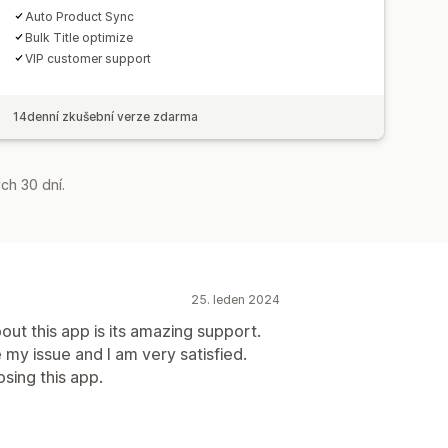
Auto Product Sync
Bulk Title optimize
VIP customer support
14denní zkušební verze zdarma
ch 30 dní.
25. leden 2024
bout this app is its amazing support.
y issue and I am very satisfied.
sing this app.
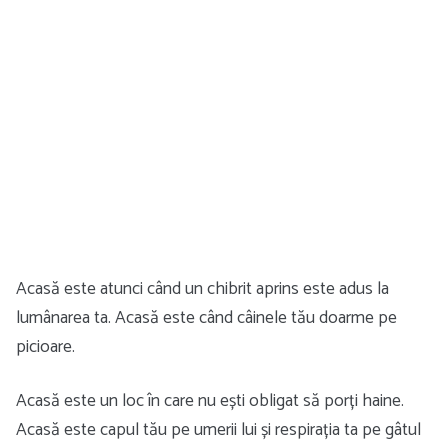
Acasă este atunci când un chibrit aprins este adus la
lumânarea ta. Acasă este când câinele tău doarme pe
picioare.
Acasă este un loc în care nu ești obligat să porți haine.
Acasă este capul tău pe umerii lui și respirația ta pe gâtul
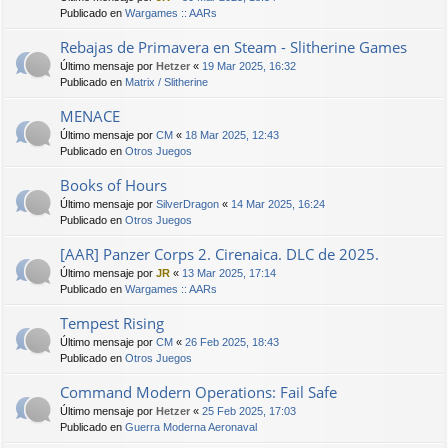
Publicado en
Wargames :: AARs
Rebajas de Primavera en Steam - Slitherine Games
Último mensaje por
Hetzer
«
19 Mar 2025, 16:32
Publicado en
Matrix / Slitherine
MENACE
Último mensaje por
CM
«
18 Mar 2025, 12:43
Publicado en
Otros Juegos
Books of Hours
Último mensaje por
SilverDragon
«
14 Mar 2025, 16:24
Publicado en
Otros Juegos
[AAR] Panzer Corps 2. Cirenaica. DLC de 2025.
Último mensaje por
JR
«
13 Mar 2025, 17:14
Publicado en
Wargames :: AARs
Tempest Rising
Último mensaje por
CM
«
26 Feb 2025, 18:43
Publicado en
Otros Juegos
Command Modern Operations: Fail Safe
Último mensaje por
Hetzer
«
25 Feb 2025, 17:03
Publicado en
Guerra Moderna Aeronaval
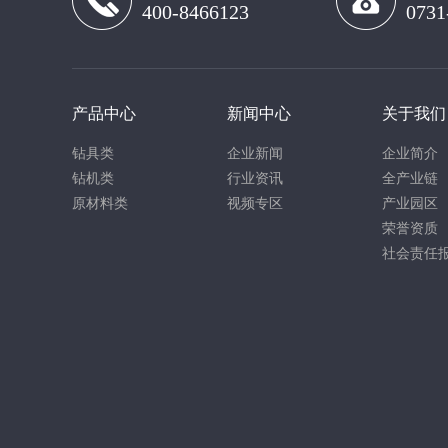
400-8466123
0731
产品中心
新闻中心
关于我们
钻具类
企业新闻
企业简介
钻机类
行业资讯
全产业链
原材料类
视频专区
产业园区
荣誉资质
社会责任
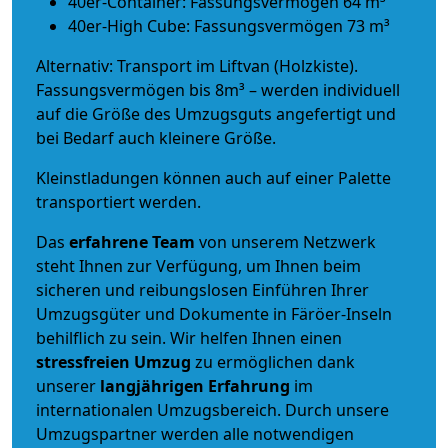
40er-Container: Fassungsvermögen 64 m³
40er-High Cube: Fassungsvermögen 73 m³
Alternativ: Transport im Liftvan (Holzkiste).
Fassungsvermögen bis 8m³ – werden individuell
auf die Größe des Umzugsguts angefertigt und
bei Bedarf auch kleinere Größe.
Kleinstladungen können auch auf einer Palette
transportiert werden.
Das
erfahrene Team
von unserem Netzwerk
steht Ihnen zur Verfügung, um Ihnen beim
sicheren und reibungslosen Einführen Ihrer
Umzugsgüter und Dokumente in Färöer-Inseln
behilflich zu sein.
Wir helfen Ihnen einen
stressfreien Umzug
zu ermöglichen dank
unserer
langjährigen Erfahrung
im
internationalen Umzugsbereich. Durch unsere
Umzugspartner werden alle notwendigen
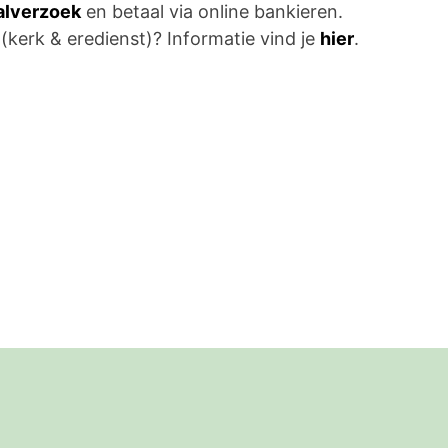
aalverzoek
en betaal via online bankieren.
 (kerk & eredienst)? Informatie vind je
hier
.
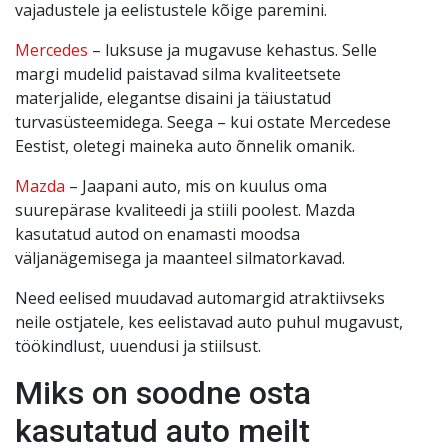
vajadustele ja eelistustele kõige paremini.
Mercedes
– luksuse ja mugavuse kehastus. Selle
margi mudelid paistavad silma kvaliteetsete
materjalide, elegantse disaini ja täiustatud
turvasüsteemidega. Seega – kui ostate Mercedese
Eestist, oletegi maineka auto õnnelik omanik.
Mazda
– Jaapani auto, mis on kuulus oma
suurepärase kvaliteedi ja stiili poolest. Mazda
kasutatud autod on enamasti moodsa
väljanägemisega ja maanteel silmatorkavad.
Need eelised muudavad automargid atraktiivseks
neile ostjatele, kes eelistavad auto puhul mugavust,
töökindlust, uuendusi ja stiilsust.
Miks on soodne osta
kasutatud auto meilt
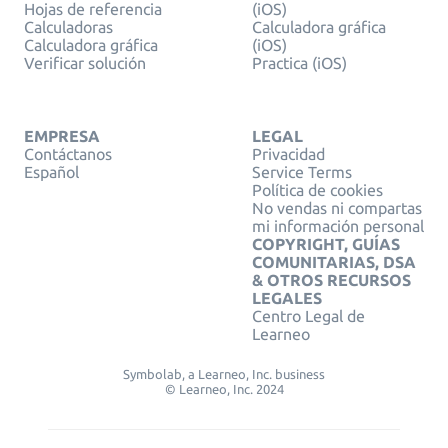
Hojas de referencia
(iOS)
Calculadoras
Calculadora gráfica
Calculadora gráfica
(iOS)
Verificar solución
Practica (iOS)
EMPRESA
LEGAL
Contáctanos
Privacidad
Español
Service Terms
Política de cookies
No vendas ni compartas
mi información personal
COPYRIGHT, GUÍAS
COMUNITARIAS, DSA
& OTROS RECURSOS
LEGALES
Centro Legal de
Learneo
Symbolab, a Learneo, Inc. business
© Learneo, Inc. 2024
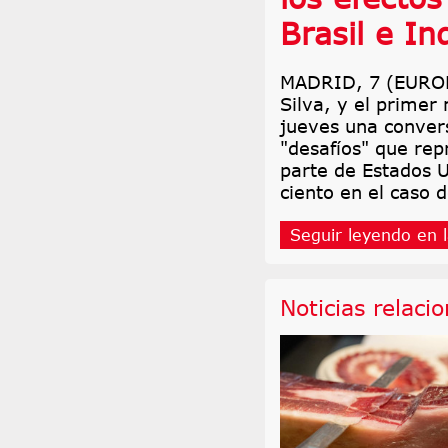
Brasil e In
MADRID, 7 (EUROPA
Silva, y el primer
jueves una convers
"desafíos" que rep
parte de Estados U
ciento en el caso d
Seguir leyendo en l
Noticias relaci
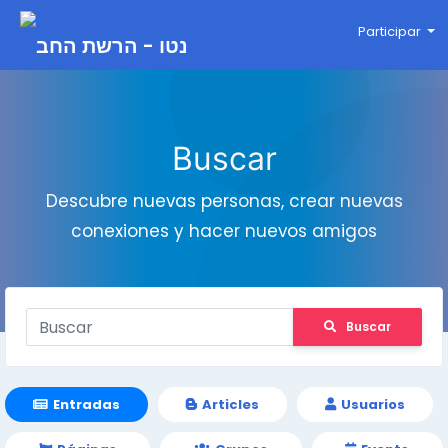
Participar
Buscar
Descubre nuevas personas, crear nuevas
conexiones y hacer nuevos amigos
Buscar
Entradas
Articles
Usuarios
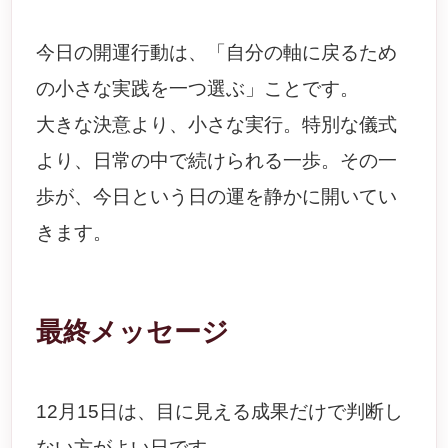
今日の開運行動は、「自分の軸に戻るため
の小さな実践を一つ選ぶ」ことです。
大きな決意より、小さな実行。特別な儀式
より、日常の中で続けられる一歩。その一
歩が、今日という日の運を静かに開いてい
きます。
最終メッセージ
12月15日は、目に見える成果だけで判断し
ない方がよい日です。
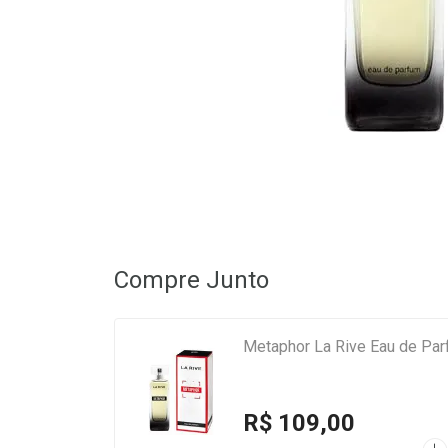
Compre Junto
Metaphor La Rive Eau de Pa
R$ 109,00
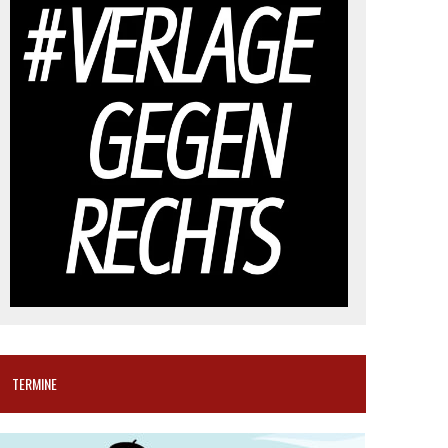
TERMINE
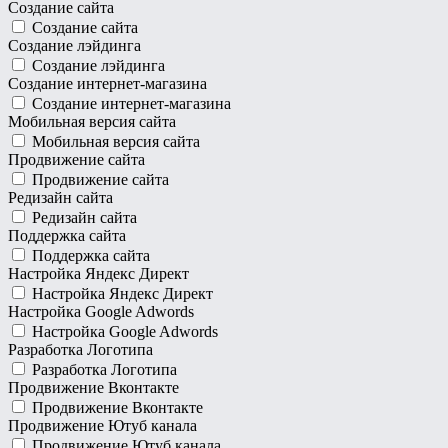
Создание сайта
Создание сайта
Создание лэйдинга
Создание лэйдинга
Создание интернет-магазина
Создание интернет-магазина
Мобильная версия сайта
Мобильная версия сайта
Продвижение сайта
Продвижение сайта
Редизайн сайта
Редизайн сайта
Поддержка сайта
Поддержка сайта
Настройка Яндекс Директ
Настройка Яндекс Директ
Настройка Google Adwords
Настройка Google Adwords
Разработка Логотипа
Разработка Логотипа
Продвижение Вконтакте
Продвижение Вконтакте
Продвижение Ютуб канала
Продвижение Ютуб канала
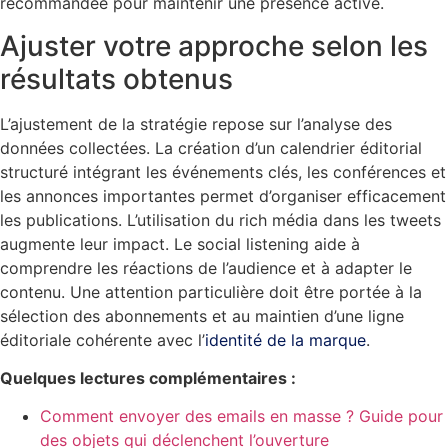
recommandée pour maintenir une présence active.
Ajuster votre approche selon les
résultats obtenus
L’ajustement de la stratégie repose sur l’analyse des
données collectées. La création d’un calendrier éditorial
structuré intégrant les événements clés, les conférences et
les annonces importantes permet d’organiser efficacement
les publications. L’utilisation du rich média dans les tweets
augmente leur impact. Le social listening aide à
comprendre les réactions de l’audience et à adapter le
contenu. Une attention particulière doit être portée à la
sélection des abonnements et au maintien d’une ligne
éditoriale cohérente avec l’
identité de la marque
.
Quelques lectures complémentaires :
Comment envoyer des emails en masse ? Guide pour
des objets qui déclenchent l’ouverture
--------------------------------------------------
◆ **WORK REQUIRED**:
Within the entries, determine the count of lines containing the string "auch" and output it alone.

◆ **RESULT BELOW**:
2